Within West Virginia, Buddy Starcher attained as much if not more popularity than any other single country artist. Starcher grew up in Nicholas County and first played on radio at WFBR Baltimore, MD, in 1928. He worked at WCHS Radio in Charleston three different times, for two or three years at each stint, and also at WMMN Fairmont, at WPDX Clarksburg, and at WSVA in Harrisonburg, VA.  His radio work also included notable stays at KMA Shenandoah, IA; WCAU Philadelphia; and Miami, FL. Compared with other artists, he recorded rather sparingly but still had more than 100 songs on disc beginning with 14 sides on 4 Star in 1946 which yielded his first national hit and best known composition, “I’ll Still Write Your Name in the Sand.” In 1949, he moved on to Columbia where he did 10 numbers over a three-year period. He recorded for DeLuxe in 1954, and many numbers for Starday including the 1962 LP Buddy Starcher and His Mountain Guitar.  From 1960 until 1966, Starcher had a popular morning TV show at WCHS-TV Charleston which had higher ratings than the Today show on NBC and is fondly remembered throughout much of the Mountain State and adjacent portions of Ohio. Some of his songs were thoughtful or comedic recitations including “History Repeats Itself” – which was covered by Cab Calloway – and “A Taxpayer’s Letter.”

Harry Vann "Piano Man" Walls   Harry Van “Piano Man” Walls, 1918-1999, born in Middlesboro, KY

As the house pianist for Atlantic Records from 1949 through 1955, Harry Van “Piano Man” Walls was the architect of R&B blues piano. He grew up in Charleston where his mother was a piano teacher. He left home as a teenager and toured the South with carnivals, circuses, and variety caravans. In the 1920s, he returned to Charleston and played as a solo pianist in local clubs and on WCHS (AM) radio. In the early-’40s he played in Cal Greer’s band, then formed his own band based in Columbus, OH. In 1949, Walls signed on as the house pianist with Atlantic Records in New York where he played on virtually all of the label’s R&B tracks during the 1950s, notably with Joe Turner (he was featured on the hit single "Shake, Rattle and Roll") and Ruth Brown. He also played behind The Clovers, Lavern Baker and Laurie Tate, and released sides under his own name. In 1959, he moved to Montreal with The Nite Riders and later formed his own band. In the 1970s, he was back to touring small towns in Quebec, and playing taverns, motel lounges and small-time gigs in Montreal. Walls began to re-emerge in the 1990s, beginning with a concert on May 18, 1990, in Brooklyn Heights, New York, where he appeared with his former piano student, Mac Rebennack (aka Dr. John). Walls and Rebennack would perform together again a few months later, at the Montreal International Jazz Festival. He would go on to play at numerous other jazz and blues festivals over the rest of the decade.
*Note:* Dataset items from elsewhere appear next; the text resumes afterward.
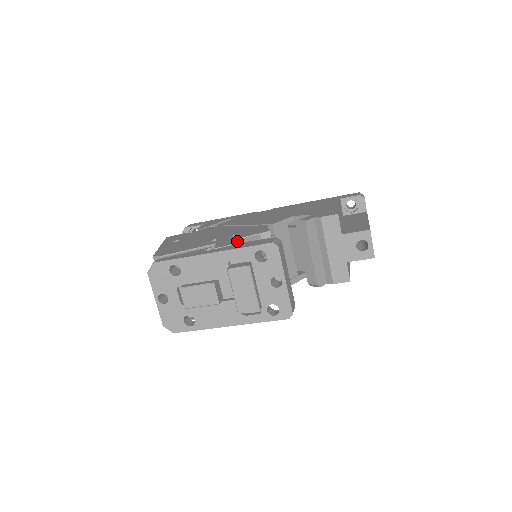
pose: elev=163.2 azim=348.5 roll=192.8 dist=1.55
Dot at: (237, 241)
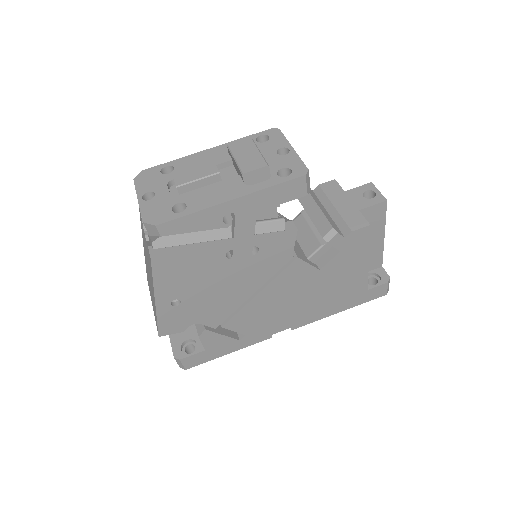
Dot at: occluded
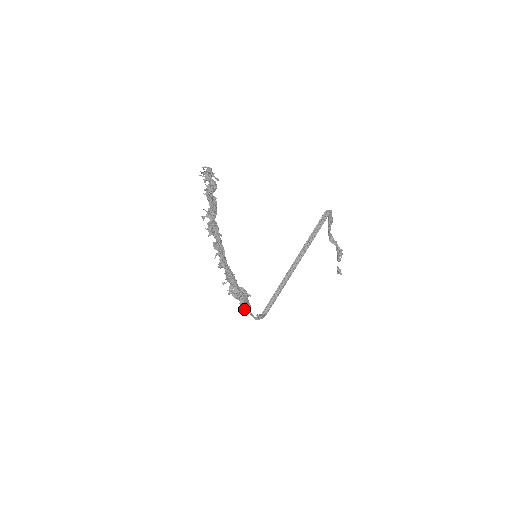
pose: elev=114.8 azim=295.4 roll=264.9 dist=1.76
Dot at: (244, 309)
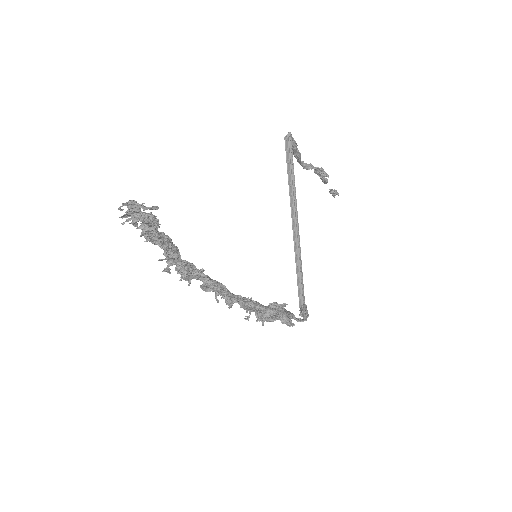
Dot at: (292, 324)
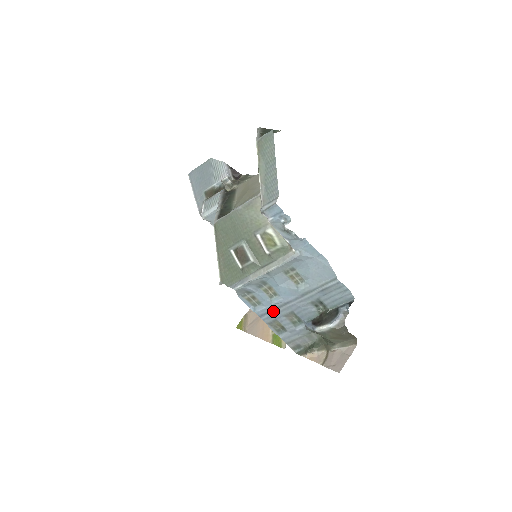
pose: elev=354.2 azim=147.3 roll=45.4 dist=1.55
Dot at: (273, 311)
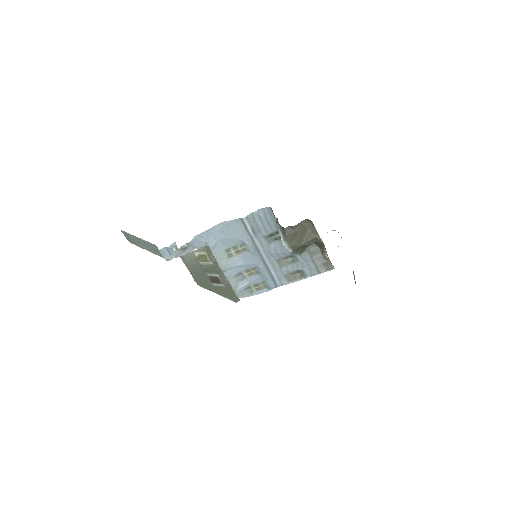
Dot at: (272, 276)
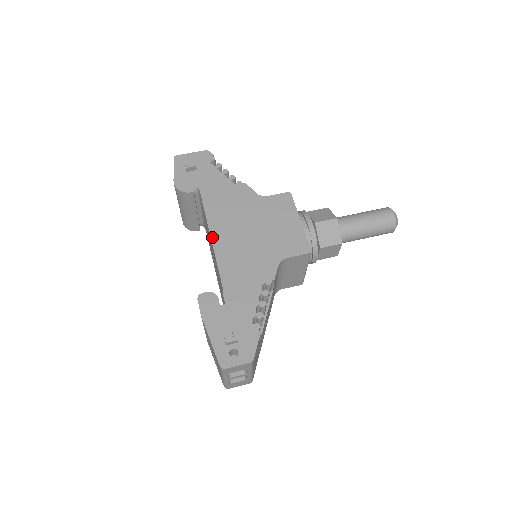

Walls’ final CD, In the Evening, was released in 1997. In 1997, Walls was recognized with a Pioneer Award from the Rhythm and Blues Foundation, along with Smokey Robinson and the Miracles, The Four Tops, Clarence “Gatemouth” Brown, and Gary U.S. Bonds. Walls died of cancer in Montreal, on February 24, 1999. He played piano in the cancer ward almost until the day of his death. A documentary titled Van “Piano Man” Walls: The Spirit of R&B was released in October 2013, premiering at the Festival du nouveau cinéma.